We were going by a pump out dock and though we would do a quick stop, empty the holding tanks before our week long stay in Reedville.  but their pump was not working well, so the quick stop turned into an hour.  But the tanks are now empty.  

Then, as we were leaving the river, we heard numerous calls on the VHF from the Navy.  The target area was in action and they were turning all boats away from the electronic targets, 2 miles in all directions.  This put us a few miles out of the way, but then added even more time onto our trip.  We had lots of jet fighters coming out over the water.  A neat sight.  The were landing and taking off not far away.  Noisy!

You can see how clear the skies were.  It was raining by 2:00!!!  How the weather changes on the water.  Or, perhaps, because the weather is so much apart of your life, the changes are just noticed more.

We sailed till 1:00, but then calculated that even with the engine on we would not set the anchor until 5:30.  We are trying to avoid all night time sailing/motoring.  And we wanted to get to my parents for dinner on time!!!  We were making 6-7 knots with the sails up, but we couldn't go directly south, so the extra zigzagging would have added an hour to our trip.  So we motored.

The area where the Potomac river and the Chesapeake bay meet is notorious for bad waves.  With the currents from the river and the bay mixing, and the winds, the waves are knows as "Washing machine waves".  They come from all directions.  It makes controlling the boat difficult.  The main direction was from behind us, with some about 45 degrees off those coming out of the Potomac.  The auto pilot can not handle big waves coming from the back of the boat.  They lift up the back and turn the boat very quickly, so a human pilot has to start turning before the boat does to cancel out the affect.  but it is very tiring.  Tara and I took turns through out the day.  Eventually the kids will have shifts, but this was a bit beyond them at the moment.

At one point we had a big scare.  The bilge alarm went off!! That means we have large amounts of water coming into the boat!.  So after a few moments of panic, we realized
1.  not a lot of water was coming in.
2.  The little pump did not automatically go off, so the water was slowly coming into the boat.  
3.  The water was leaking in where the rudder shaft goes through the boat.  

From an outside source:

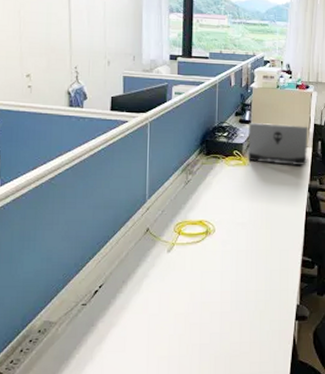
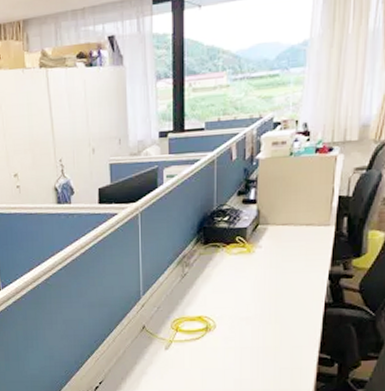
laptop computer: present [247,122,308,165] -> none [252,199,331,249]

There is a giant nut there with special packing in it to seal out the water.  It is one of those tricky spots on a boat, where the shaft must be lose enough to turn, so you can steer the boat, however, tight enough to keep water out.  When the boat is in flat water, no water can get up through the nut.  But with the following seas, the water can push up through the hole.  It took 1/4 turn with a pipe wrench to stop the leak.  The little bilge bump was working, but a wire to the float switch had broken, (now fixed).  So we just had to hold the button and pump out the water.  Panic over.....ate some M&M's to calm the nerves, and kept on going.  A sailboat keeps you on your toes!

Now we are hanging out at the Perfect house in Reedville.  Tara has gone off to Toronto to accept an award and give a talk, then Boston for a conference.  We will next continue south in a week.